Segment Start: RECORDS SUPPLIED

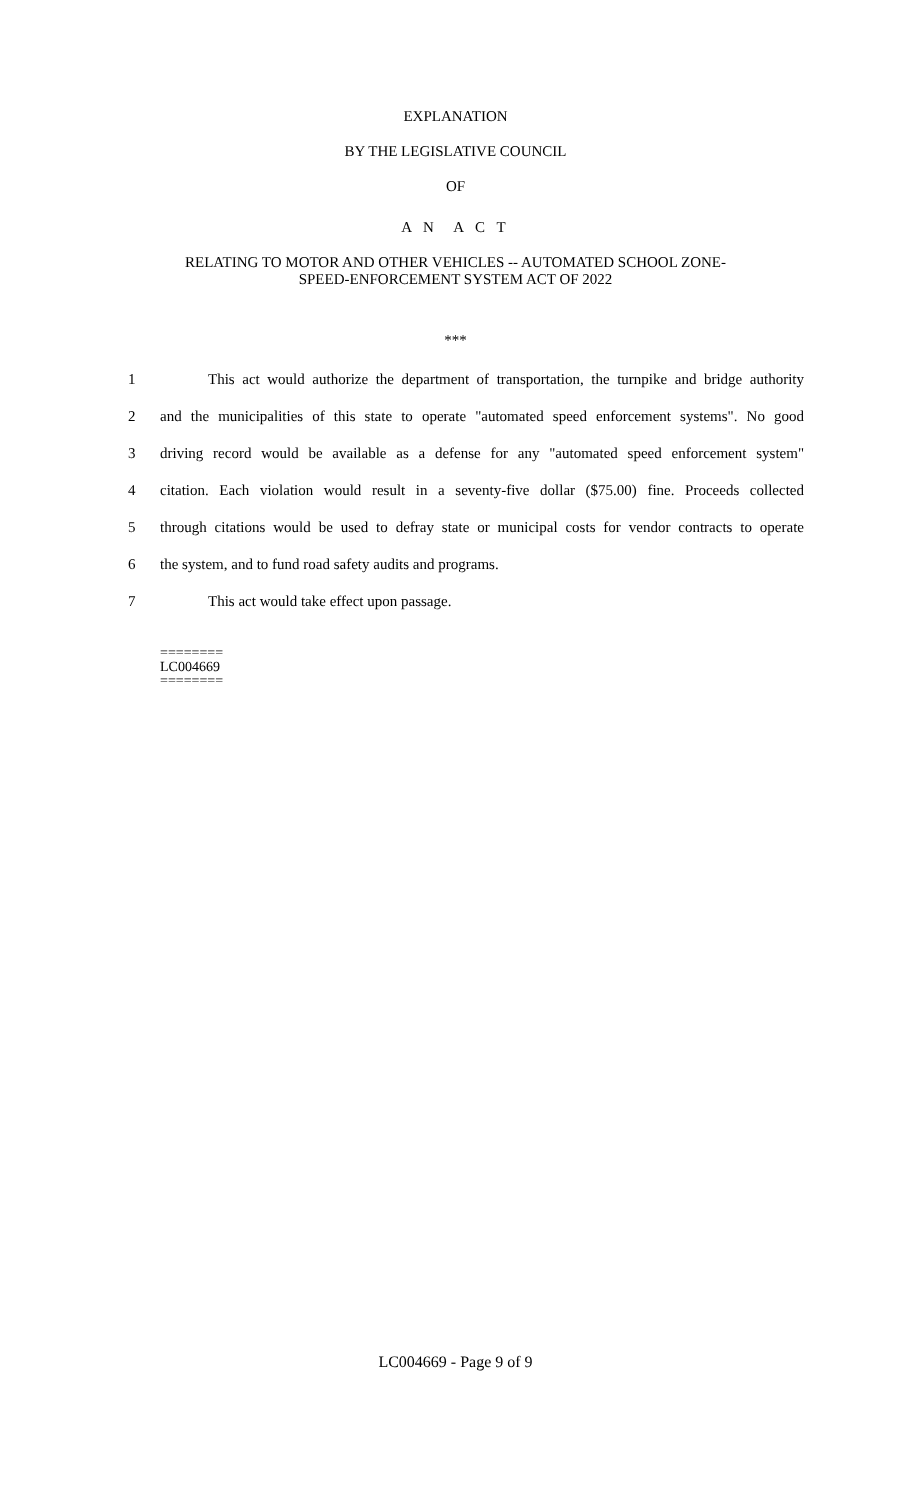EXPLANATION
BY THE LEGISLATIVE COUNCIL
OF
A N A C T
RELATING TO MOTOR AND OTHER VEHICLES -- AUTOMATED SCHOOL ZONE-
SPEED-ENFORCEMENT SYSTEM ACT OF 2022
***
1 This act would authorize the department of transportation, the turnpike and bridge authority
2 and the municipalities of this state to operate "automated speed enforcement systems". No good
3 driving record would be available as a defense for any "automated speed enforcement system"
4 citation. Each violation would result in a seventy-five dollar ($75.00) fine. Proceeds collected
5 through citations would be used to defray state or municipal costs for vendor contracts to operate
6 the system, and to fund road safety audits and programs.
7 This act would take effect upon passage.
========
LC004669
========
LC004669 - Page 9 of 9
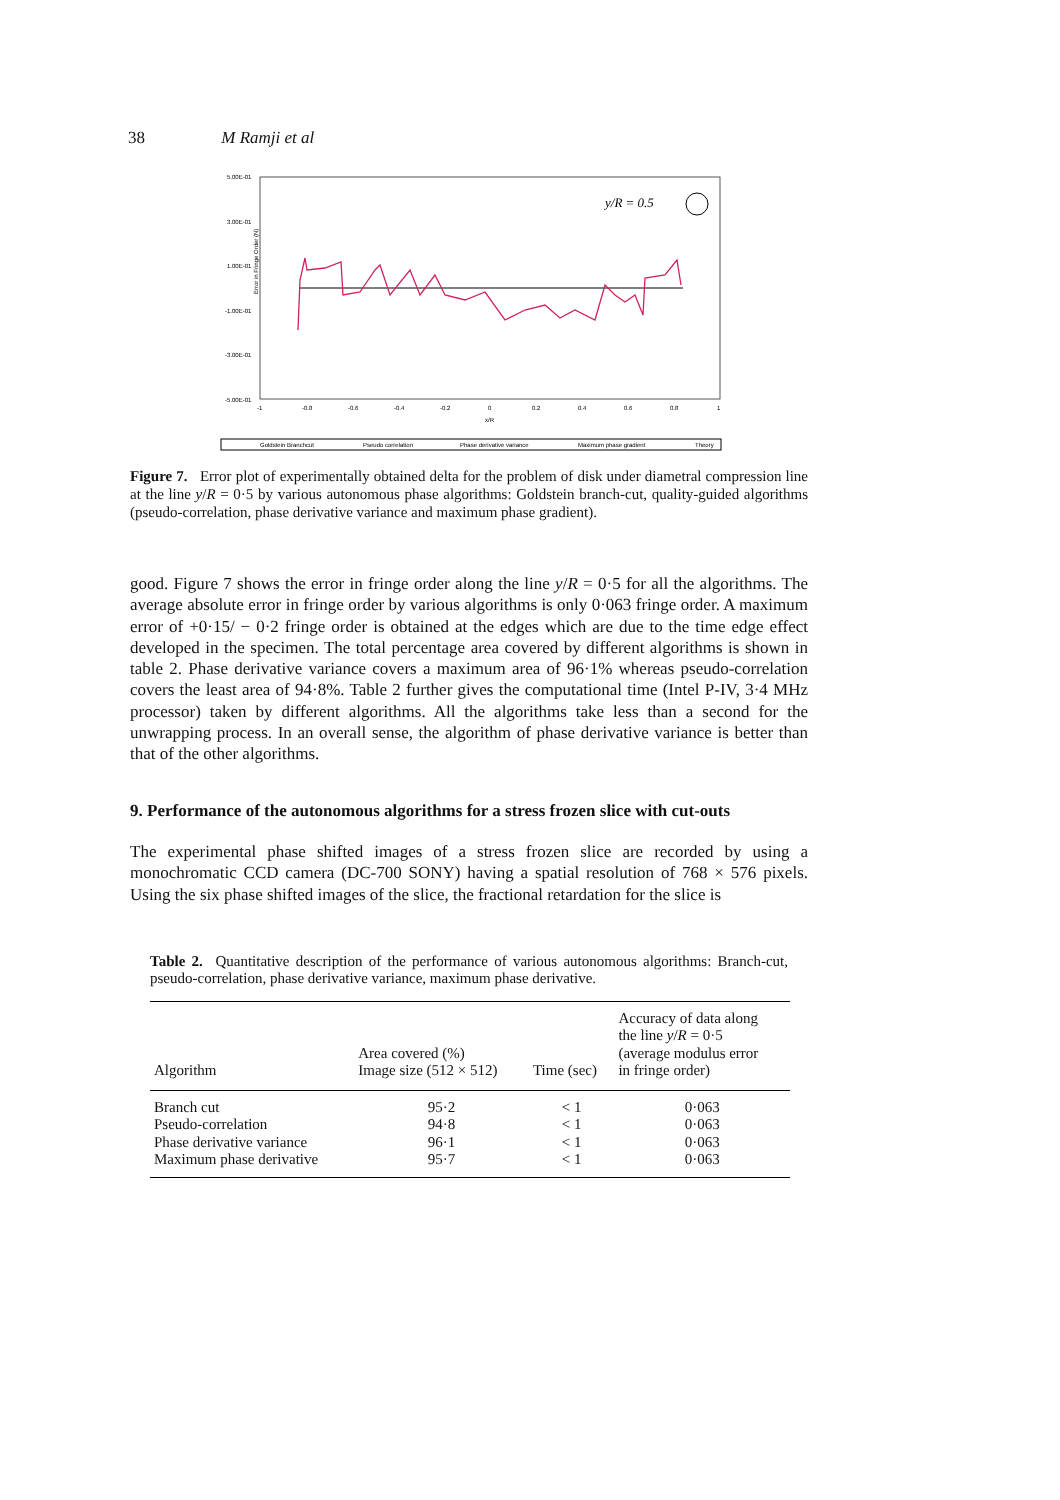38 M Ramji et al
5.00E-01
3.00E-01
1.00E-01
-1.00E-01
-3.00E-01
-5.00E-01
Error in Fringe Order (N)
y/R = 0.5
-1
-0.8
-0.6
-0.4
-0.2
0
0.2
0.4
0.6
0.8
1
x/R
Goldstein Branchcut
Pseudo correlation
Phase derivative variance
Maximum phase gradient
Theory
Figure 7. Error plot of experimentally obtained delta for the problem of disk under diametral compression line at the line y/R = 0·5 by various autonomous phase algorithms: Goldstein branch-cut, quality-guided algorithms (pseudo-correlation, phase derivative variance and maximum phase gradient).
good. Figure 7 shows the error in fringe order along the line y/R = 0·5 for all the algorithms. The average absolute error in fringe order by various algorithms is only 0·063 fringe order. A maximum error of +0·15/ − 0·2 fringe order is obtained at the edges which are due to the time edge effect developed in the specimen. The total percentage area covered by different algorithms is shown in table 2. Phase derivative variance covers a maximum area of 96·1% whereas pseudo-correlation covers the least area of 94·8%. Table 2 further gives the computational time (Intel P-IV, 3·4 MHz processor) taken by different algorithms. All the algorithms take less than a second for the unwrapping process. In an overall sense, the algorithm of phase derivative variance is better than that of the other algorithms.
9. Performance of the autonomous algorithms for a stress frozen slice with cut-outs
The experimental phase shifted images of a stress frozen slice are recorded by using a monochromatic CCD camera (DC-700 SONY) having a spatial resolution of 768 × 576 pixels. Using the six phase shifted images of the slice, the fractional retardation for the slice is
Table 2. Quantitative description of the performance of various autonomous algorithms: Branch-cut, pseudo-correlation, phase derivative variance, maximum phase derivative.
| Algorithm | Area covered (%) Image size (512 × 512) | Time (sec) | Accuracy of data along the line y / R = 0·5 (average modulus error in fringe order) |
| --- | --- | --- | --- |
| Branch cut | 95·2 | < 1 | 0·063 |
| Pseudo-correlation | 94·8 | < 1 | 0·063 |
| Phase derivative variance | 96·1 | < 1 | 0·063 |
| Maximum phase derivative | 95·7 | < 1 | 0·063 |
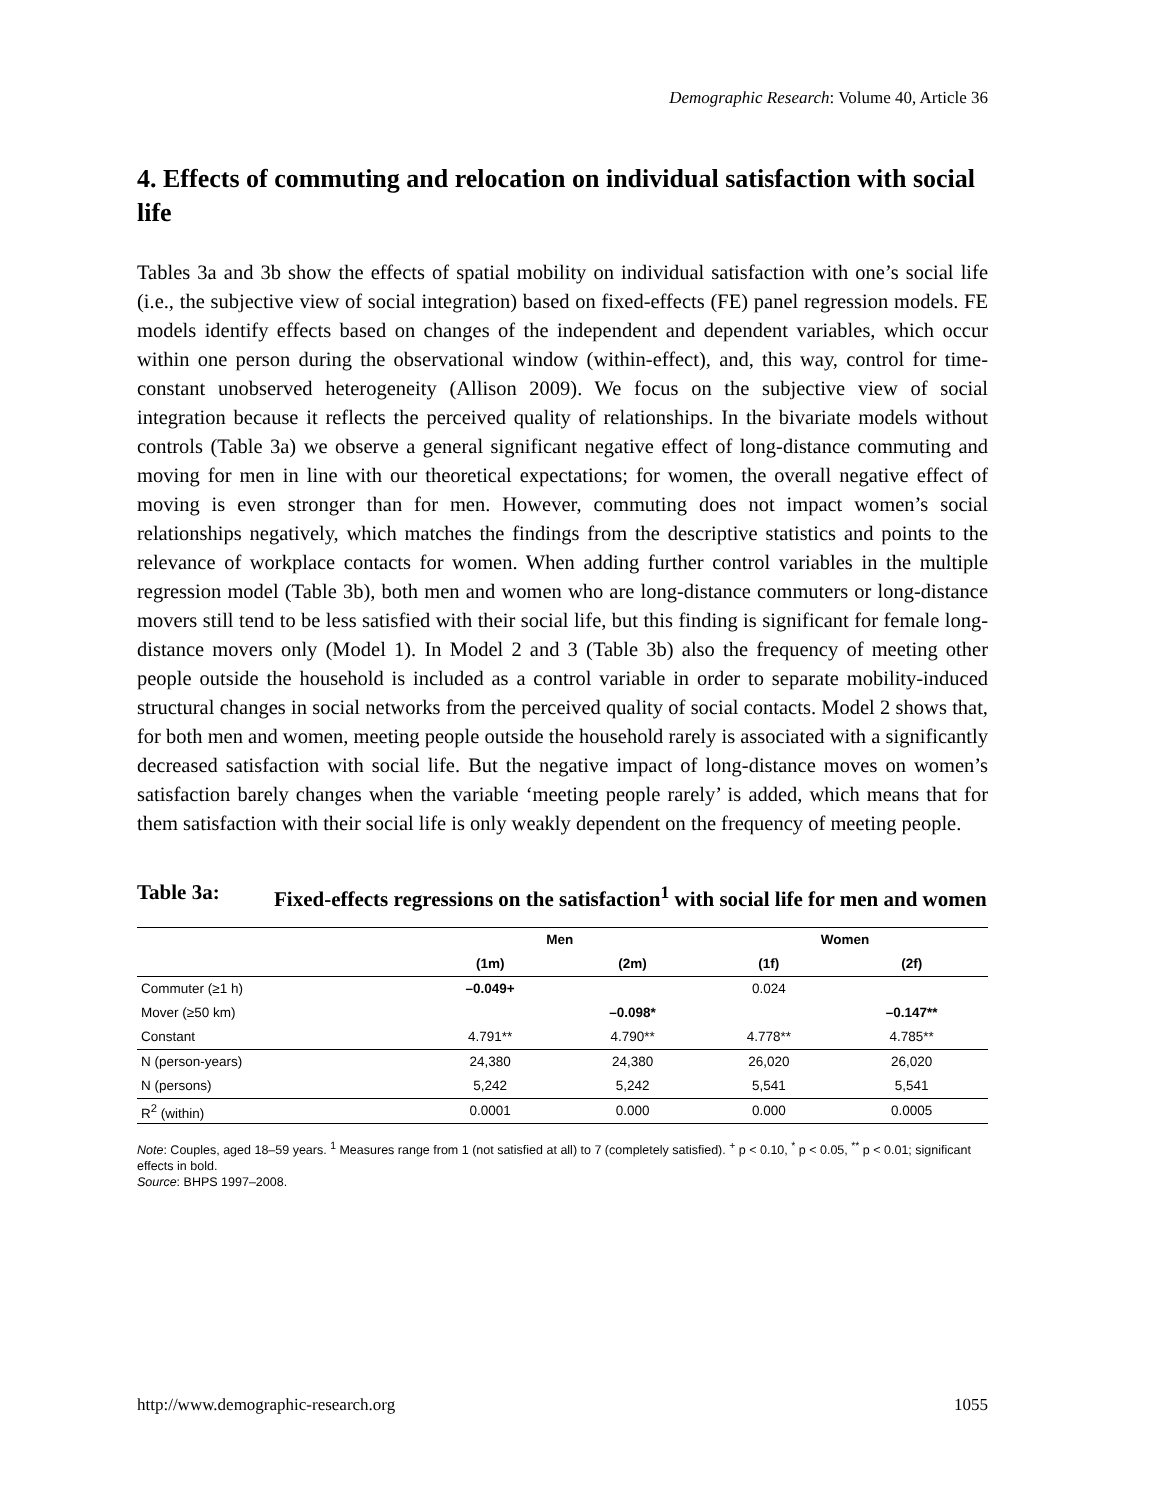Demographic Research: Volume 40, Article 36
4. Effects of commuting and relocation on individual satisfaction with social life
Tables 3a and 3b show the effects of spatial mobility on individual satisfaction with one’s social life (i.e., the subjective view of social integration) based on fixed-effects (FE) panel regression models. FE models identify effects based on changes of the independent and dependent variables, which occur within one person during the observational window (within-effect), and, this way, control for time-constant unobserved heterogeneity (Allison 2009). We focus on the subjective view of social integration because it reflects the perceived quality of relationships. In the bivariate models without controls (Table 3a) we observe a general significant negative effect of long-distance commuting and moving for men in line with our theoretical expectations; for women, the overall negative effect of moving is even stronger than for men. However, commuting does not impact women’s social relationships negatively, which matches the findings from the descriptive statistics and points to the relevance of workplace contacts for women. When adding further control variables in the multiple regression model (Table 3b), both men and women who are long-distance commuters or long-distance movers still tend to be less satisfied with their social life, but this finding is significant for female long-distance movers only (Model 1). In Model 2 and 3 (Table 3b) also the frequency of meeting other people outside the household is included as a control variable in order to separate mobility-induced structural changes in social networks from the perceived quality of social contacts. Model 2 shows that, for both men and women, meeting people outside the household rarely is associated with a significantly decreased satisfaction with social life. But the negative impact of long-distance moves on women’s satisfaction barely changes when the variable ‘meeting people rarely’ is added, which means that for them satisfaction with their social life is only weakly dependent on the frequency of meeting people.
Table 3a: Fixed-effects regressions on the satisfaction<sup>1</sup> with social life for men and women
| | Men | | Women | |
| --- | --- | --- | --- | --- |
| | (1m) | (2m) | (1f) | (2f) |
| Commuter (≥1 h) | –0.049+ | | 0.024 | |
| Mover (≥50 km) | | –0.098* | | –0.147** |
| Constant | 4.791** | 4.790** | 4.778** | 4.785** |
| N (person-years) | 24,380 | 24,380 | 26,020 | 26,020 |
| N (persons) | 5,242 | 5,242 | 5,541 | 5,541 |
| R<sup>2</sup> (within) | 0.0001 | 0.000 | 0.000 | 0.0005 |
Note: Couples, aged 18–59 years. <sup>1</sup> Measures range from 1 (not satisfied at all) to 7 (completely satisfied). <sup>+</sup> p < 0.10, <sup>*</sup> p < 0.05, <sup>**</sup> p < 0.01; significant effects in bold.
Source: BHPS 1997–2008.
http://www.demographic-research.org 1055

Segment End: RECORDS SUPPLIED

WORK INSTRUCTIONS: Go back to the entries above and restate word for word every line from the first through the one that contains "Figure 7. Error", leaving the pictures behind.

WRITTEN RESPONSE:
EXPLANATION
BY THE LEGISLATIVE COUNCIL
OF
A N A C T
RELATING TO MOTOR AND OTHER VEHICLES -- AUTOMATED SCHOOL ZONE-
SPEED-ENFORCEMENT SYSTEM ACT OF 2022
***
1 This act would authorize the department of transportation, the turnpike and bridge authority
2 and the municipalities of this state to operate "automated speed enforcement systems". No good
3 driving record would be available as a defense for any "automated speed enforcement system"
4 citation. Each violation would result in a seventy-five dollar ($75.00) fine. Proceeds collected
5 through citations would be used to defray state or municipal costs for vendor contracts to operate
6 the system, and to fund road safety audits and programs.
7 This act would take effect upon passage.
========
LC004669
========
LC004669 - Page 9 of 9
38 M Ramji et al
5.00E-01
3.00E-01
1.00E-01
-1.00E-01
-3.00E-01
-5.00E-01
Error in Fringe Order (N)
y/R = 0.5
-1
-0.8
-0.6
-0.4
-0.2
0
0.2
0.4
0.6
0.8
1
x/R
Goldstein Branchcut
Pseudo correlation
Phase derivative variance
Maximum phase gradient
Theory
Figure 7. Error plot of experimentally obtained delta for the problem of disk under diametral compression line at the line y/R = 0·5 by various autonomous phase algorithms: Goldstein branch-cut, quality-guided algorithms (pseudo-correlation, phase derivative variance and maximum phase gradient).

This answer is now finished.